Auditors are doing a good job, shouldn’t be expected to predict risks faced
by a business and were not to blame for the collapse of banks audited by the Big
Four.

That’s what senior figures from the profession are likely to say when grilled
by MPs on the commons Treasury committee about their role in the banking crisis
and whether a review of the audit sector is needed.

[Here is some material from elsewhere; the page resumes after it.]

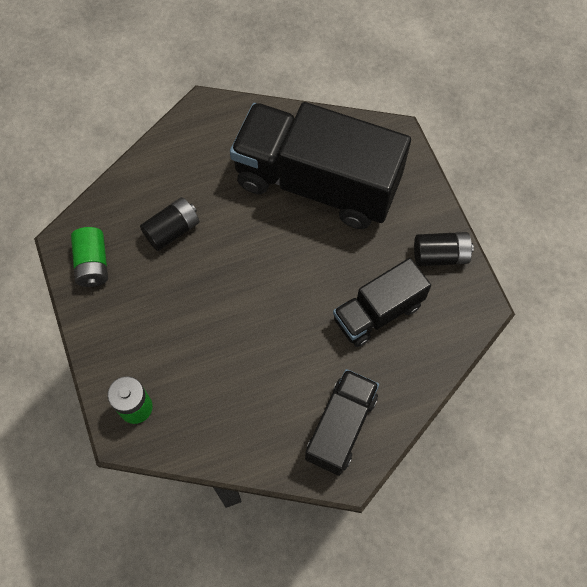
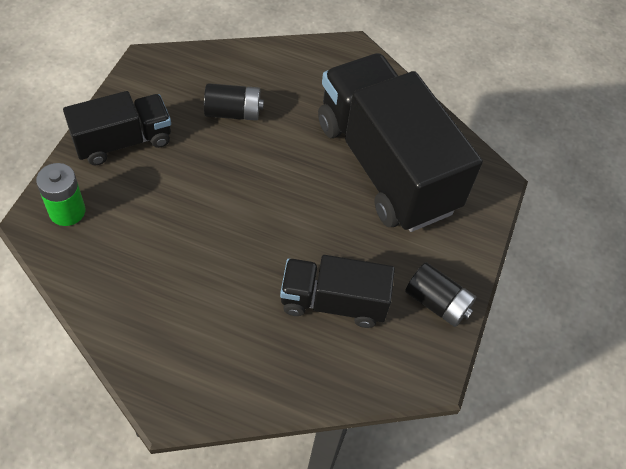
camera: 35 degrees right, 10 degrees down
green battery [71,227,108,287] -> none
black truck [305,369,379,476] -> black truck moved to [63,91,171,165]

‘The auditor’s role is not to predict the future but to ensure that
companies’ accounts give a true and fair view of the previous 12 months,’ says
Richard Sexton, UK head of assurance at PricewaterhouseCoopers. ‘We are
absolutely not asked to give an observation on future financial health of a
company.’

The committee will quiz auditors by January 6 as part of its inquiry.

MPs have already sought and been sent evidence on the role of accounting
standards as part of an investigation into how to secure financial stability to
protect the taxpayer, customers and shareholders.

The collapse and nationalisation of banks ranging from Lehman Brothers to
Northern Rock has prompted calls for financial reporting rules to be overhauled.

One suggestion is to require companies to disclose more fully risks to their
business – whether economic, regulatory, or geo-political – as well as their
future prospects.

There is some support for reforms along these lines among the profession’s
big hitters, although auditors stress that they are not responsible for ‘forward
looking’ statements in accounts and any changes in this area.

Others have implied that the audit industry may have some lessons to learn
from the banking crisis, however.

Chris Dickson, executive counsel of accounting regulator Joint Disciplinary
Scheme, has called for a review into whether auditors can rely on debt ratings
given by credit rating agencies such as Fitch, Moody’s and S&P, when valuing
company assets and signing off accounts.

Investment bankers have been accused of taking reckless gambles to hit
targets for bonuses and banks have been vilified for withdrawing lending to
small businesses.

The reputation of the accountancy profession has emerged relatively unscathed
– but litigation experts have warned firms could be sued over their role in the
packaging up of US sub-prime mortgage assets.

Senior accountants are thought to have suggested that the committee should
question the profession about the banking crisis and a possible review of the
audit industry.

This is not unusual. The accountancy profession regularly lobbies MPs and
suggests business issues for discussion and possible reform. But the approach to
MPs does signal that accountants want to get their defence in first.